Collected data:
==========

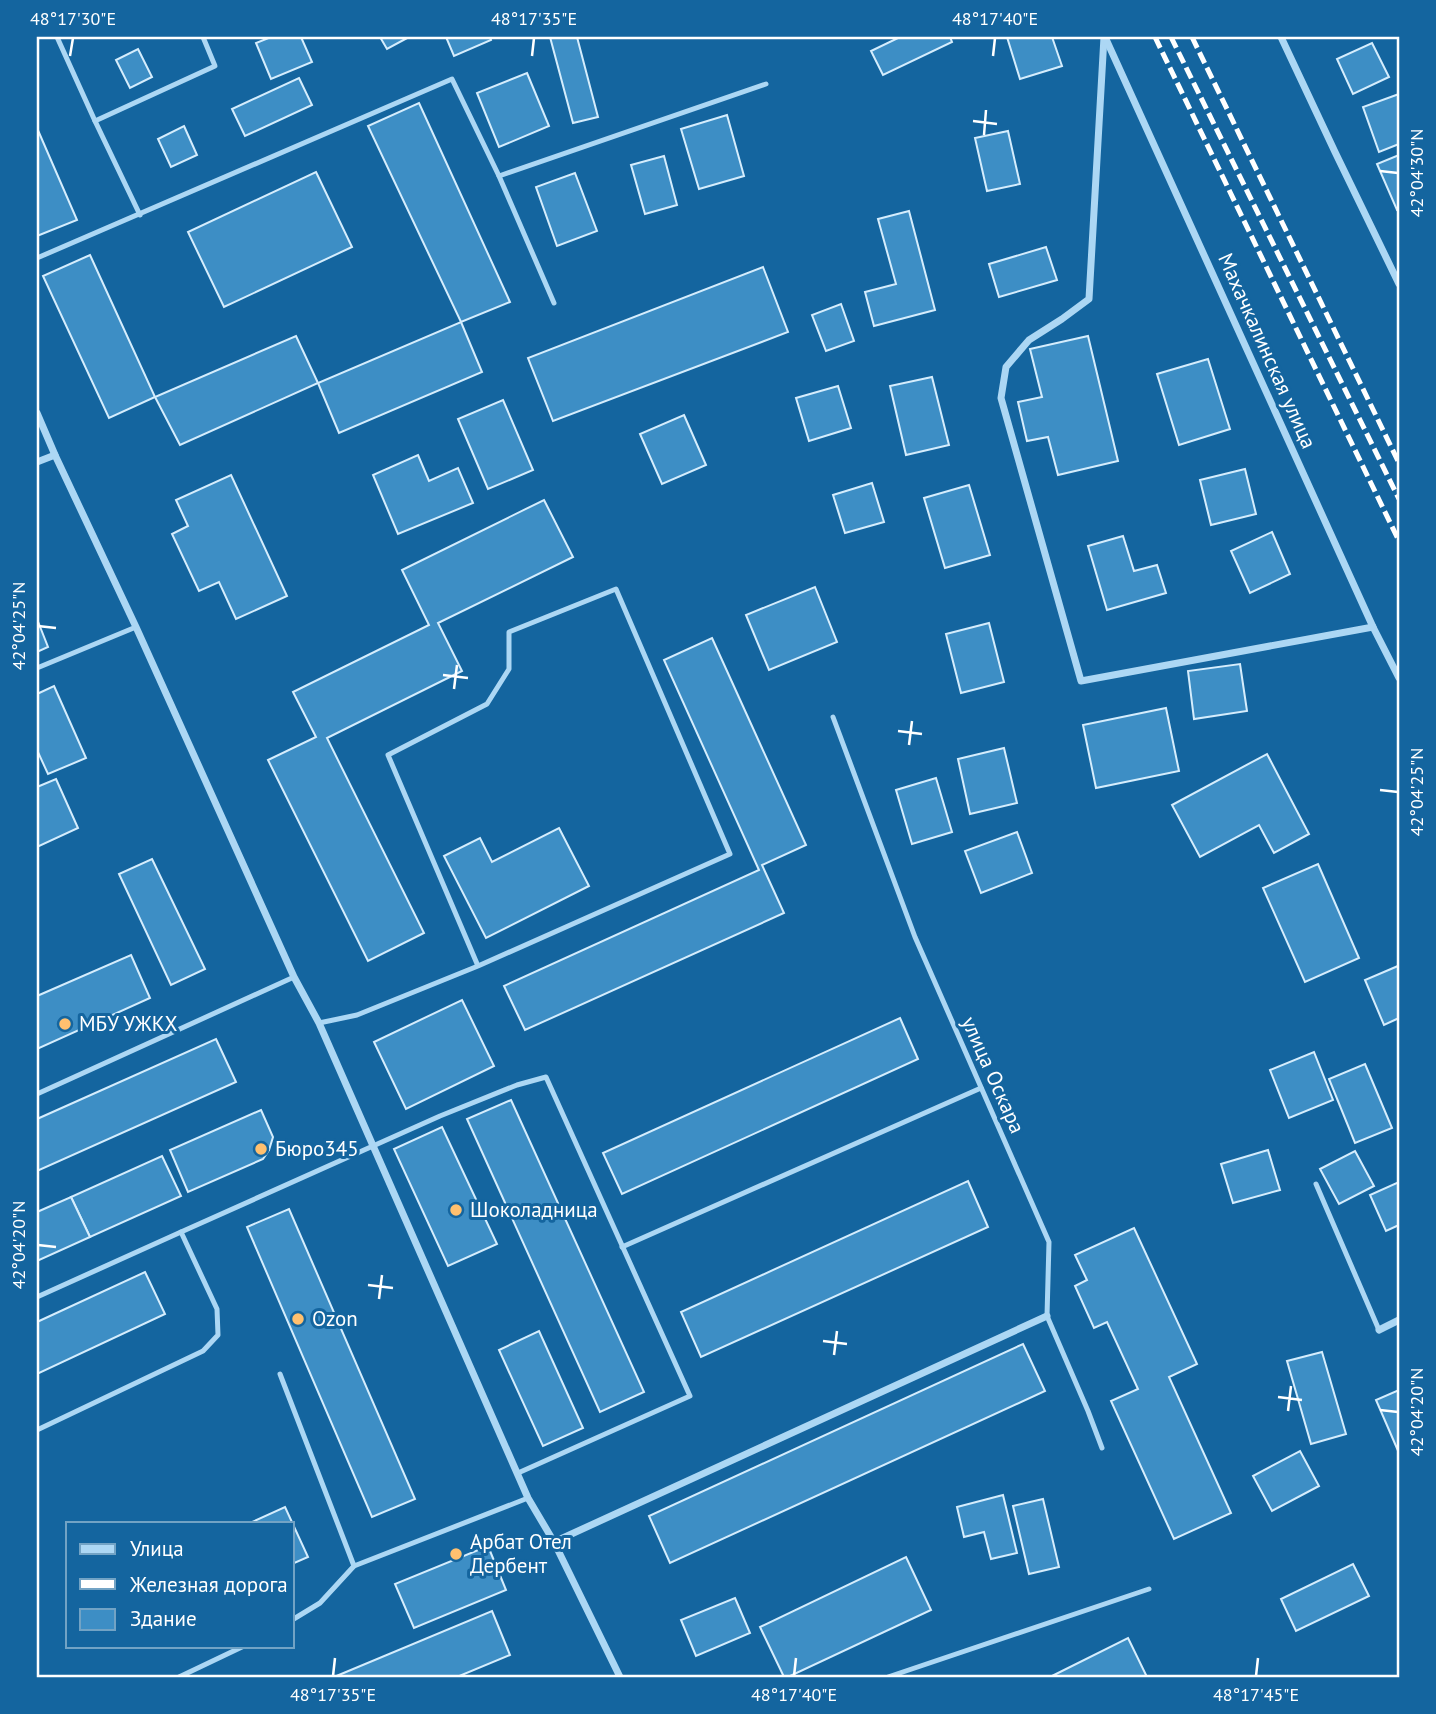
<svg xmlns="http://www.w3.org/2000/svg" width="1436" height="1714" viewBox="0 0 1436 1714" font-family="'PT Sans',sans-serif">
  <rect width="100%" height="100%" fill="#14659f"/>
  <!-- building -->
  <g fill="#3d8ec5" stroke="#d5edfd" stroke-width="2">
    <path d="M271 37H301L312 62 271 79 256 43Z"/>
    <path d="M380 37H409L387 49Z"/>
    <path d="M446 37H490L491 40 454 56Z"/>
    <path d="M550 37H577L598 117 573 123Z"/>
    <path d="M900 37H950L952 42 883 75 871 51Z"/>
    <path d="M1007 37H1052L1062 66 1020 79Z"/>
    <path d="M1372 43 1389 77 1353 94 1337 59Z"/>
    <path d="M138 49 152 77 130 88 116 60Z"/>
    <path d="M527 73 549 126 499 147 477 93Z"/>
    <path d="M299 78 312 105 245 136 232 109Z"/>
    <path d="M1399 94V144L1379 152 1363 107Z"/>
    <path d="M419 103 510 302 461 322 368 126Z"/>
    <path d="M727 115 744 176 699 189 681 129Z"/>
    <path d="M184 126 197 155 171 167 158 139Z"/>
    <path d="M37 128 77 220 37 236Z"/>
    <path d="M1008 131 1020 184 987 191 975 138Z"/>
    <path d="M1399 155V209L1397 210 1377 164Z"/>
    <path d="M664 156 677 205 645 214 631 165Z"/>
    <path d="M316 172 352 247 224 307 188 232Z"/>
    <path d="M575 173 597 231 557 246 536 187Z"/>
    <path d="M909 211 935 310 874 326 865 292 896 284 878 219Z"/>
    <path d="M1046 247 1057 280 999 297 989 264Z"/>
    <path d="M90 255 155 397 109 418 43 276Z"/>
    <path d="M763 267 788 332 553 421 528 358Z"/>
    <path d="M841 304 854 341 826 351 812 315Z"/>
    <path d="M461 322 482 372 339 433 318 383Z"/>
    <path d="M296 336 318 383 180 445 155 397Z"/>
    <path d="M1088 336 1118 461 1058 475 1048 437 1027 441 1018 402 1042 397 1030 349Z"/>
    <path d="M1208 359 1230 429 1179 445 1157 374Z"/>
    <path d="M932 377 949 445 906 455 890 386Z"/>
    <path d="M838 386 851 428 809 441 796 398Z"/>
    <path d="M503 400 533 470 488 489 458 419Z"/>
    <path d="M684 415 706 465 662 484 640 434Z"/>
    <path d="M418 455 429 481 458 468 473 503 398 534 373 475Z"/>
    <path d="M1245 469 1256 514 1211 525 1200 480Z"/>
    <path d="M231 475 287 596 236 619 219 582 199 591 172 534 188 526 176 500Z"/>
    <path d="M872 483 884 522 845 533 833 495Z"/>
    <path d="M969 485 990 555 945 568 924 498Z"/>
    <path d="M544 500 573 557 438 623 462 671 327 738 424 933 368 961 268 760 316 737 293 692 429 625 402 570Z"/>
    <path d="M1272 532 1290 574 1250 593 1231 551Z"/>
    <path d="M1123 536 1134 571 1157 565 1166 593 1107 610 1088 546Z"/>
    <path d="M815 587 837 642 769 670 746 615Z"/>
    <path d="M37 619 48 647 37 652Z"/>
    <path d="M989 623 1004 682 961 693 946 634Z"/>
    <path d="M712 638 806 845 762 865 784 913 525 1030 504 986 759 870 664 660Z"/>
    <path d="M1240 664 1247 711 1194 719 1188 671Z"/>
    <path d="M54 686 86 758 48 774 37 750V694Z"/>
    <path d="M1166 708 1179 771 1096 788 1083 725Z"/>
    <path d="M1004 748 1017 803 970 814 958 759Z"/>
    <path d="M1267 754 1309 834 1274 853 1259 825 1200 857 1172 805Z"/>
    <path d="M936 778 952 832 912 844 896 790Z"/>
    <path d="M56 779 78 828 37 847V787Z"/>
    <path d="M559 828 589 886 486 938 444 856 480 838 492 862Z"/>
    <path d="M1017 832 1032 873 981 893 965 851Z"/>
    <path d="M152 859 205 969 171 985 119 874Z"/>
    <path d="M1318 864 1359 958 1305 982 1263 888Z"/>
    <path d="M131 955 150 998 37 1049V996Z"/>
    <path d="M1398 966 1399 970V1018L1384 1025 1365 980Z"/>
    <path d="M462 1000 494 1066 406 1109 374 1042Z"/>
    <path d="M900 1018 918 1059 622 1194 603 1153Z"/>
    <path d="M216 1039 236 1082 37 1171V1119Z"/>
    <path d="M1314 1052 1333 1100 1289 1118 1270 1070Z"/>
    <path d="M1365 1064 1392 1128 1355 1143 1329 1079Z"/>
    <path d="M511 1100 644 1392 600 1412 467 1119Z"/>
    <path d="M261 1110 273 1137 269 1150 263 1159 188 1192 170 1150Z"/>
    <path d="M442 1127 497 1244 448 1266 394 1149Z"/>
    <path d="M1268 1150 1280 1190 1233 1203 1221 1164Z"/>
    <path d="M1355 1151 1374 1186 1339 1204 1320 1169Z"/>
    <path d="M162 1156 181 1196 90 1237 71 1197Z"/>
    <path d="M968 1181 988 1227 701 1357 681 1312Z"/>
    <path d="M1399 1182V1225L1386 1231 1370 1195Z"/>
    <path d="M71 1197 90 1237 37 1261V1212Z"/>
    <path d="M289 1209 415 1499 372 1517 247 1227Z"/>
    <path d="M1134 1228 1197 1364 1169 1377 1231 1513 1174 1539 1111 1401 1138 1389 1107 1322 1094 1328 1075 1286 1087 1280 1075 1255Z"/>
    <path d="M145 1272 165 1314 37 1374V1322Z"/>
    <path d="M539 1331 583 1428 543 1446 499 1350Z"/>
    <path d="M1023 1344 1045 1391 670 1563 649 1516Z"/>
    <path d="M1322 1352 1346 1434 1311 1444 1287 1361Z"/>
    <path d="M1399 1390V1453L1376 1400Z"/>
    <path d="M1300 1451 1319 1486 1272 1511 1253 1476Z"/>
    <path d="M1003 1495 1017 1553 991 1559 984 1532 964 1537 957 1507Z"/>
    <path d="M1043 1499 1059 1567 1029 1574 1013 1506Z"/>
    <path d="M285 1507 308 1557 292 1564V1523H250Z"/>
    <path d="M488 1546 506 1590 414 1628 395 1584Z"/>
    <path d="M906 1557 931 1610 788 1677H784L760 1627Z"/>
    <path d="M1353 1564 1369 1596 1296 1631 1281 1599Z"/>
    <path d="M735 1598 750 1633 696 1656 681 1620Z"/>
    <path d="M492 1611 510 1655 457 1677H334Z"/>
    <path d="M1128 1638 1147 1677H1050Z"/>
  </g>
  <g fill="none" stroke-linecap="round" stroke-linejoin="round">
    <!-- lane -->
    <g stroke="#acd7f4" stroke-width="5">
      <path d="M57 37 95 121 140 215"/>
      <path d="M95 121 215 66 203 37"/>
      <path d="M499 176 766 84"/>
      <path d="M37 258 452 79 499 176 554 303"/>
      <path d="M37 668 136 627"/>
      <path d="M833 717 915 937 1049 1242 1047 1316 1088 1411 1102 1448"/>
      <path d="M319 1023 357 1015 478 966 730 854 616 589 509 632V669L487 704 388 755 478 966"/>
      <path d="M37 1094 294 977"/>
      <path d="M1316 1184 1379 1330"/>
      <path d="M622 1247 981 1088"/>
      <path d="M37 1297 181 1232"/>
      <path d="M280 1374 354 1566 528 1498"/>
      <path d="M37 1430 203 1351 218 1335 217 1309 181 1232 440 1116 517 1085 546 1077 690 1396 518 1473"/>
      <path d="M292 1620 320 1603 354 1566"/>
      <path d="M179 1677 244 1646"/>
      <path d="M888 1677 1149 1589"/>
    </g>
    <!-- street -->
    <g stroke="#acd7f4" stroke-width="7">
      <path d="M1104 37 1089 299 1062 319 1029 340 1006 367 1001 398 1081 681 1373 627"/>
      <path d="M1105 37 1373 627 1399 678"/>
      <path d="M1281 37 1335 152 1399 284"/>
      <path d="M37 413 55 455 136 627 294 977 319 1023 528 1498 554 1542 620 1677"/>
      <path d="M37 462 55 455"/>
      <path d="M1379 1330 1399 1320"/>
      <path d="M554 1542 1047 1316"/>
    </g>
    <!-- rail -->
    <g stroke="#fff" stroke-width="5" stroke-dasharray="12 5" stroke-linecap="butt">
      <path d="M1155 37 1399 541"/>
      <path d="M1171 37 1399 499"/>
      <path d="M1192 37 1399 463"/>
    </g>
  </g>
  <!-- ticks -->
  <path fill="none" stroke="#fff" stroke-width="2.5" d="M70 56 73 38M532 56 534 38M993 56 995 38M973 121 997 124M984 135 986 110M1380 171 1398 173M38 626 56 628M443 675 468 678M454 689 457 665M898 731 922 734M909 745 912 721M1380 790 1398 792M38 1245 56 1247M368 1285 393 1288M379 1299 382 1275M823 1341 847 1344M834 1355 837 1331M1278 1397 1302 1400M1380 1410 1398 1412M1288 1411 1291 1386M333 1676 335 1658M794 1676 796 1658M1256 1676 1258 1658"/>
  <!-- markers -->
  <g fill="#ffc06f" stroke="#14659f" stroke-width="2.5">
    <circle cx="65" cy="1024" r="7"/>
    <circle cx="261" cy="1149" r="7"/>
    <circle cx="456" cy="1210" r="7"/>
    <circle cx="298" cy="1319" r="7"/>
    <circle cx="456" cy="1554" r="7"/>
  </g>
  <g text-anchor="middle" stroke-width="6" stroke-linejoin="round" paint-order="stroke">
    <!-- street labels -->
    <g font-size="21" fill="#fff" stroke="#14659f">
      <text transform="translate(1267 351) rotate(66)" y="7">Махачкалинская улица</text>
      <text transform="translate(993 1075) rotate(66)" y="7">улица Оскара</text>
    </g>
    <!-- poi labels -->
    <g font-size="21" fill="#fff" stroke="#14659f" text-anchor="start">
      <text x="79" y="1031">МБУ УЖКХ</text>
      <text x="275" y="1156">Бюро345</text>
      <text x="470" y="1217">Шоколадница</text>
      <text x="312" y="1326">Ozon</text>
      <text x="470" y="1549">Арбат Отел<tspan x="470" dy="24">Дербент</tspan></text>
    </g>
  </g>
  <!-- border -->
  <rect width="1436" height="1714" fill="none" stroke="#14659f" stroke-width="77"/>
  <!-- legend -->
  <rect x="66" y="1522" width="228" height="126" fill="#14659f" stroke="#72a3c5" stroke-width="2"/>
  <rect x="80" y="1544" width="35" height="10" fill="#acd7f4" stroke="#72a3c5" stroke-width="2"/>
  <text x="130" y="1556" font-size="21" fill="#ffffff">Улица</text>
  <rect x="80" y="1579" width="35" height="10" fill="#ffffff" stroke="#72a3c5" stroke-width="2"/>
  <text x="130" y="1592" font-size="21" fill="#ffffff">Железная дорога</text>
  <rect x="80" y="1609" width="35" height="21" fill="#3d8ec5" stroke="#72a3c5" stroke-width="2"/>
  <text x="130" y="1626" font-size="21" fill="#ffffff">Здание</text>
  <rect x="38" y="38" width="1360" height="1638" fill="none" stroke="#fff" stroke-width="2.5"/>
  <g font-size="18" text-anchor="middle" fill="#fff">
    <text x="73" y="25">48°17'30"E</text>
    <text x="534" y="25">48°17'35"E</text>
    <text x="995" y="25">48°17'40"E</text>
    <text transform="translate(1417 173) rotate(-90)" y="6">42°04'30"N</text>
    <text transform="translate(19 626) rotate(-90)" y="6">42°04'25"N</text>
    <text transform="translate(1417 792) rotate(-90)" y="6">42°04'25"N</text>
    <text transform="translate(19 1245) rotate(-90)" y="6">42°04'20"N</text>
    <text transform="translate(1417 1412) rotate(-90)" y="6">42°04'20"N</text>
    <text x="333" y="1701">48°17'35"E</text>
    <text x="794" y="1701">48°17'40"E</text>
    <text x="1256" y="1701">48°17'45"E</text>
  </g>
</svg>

==========

Problem to solve: Write out each line above with the word "round".

Exercise result:
  <g fill="none" stroke-linecap="round" stroke-linejoin="round">
  <g text-anchor="middle" stroke-width="6" stroke-linejoin="round" paint-order="stroke">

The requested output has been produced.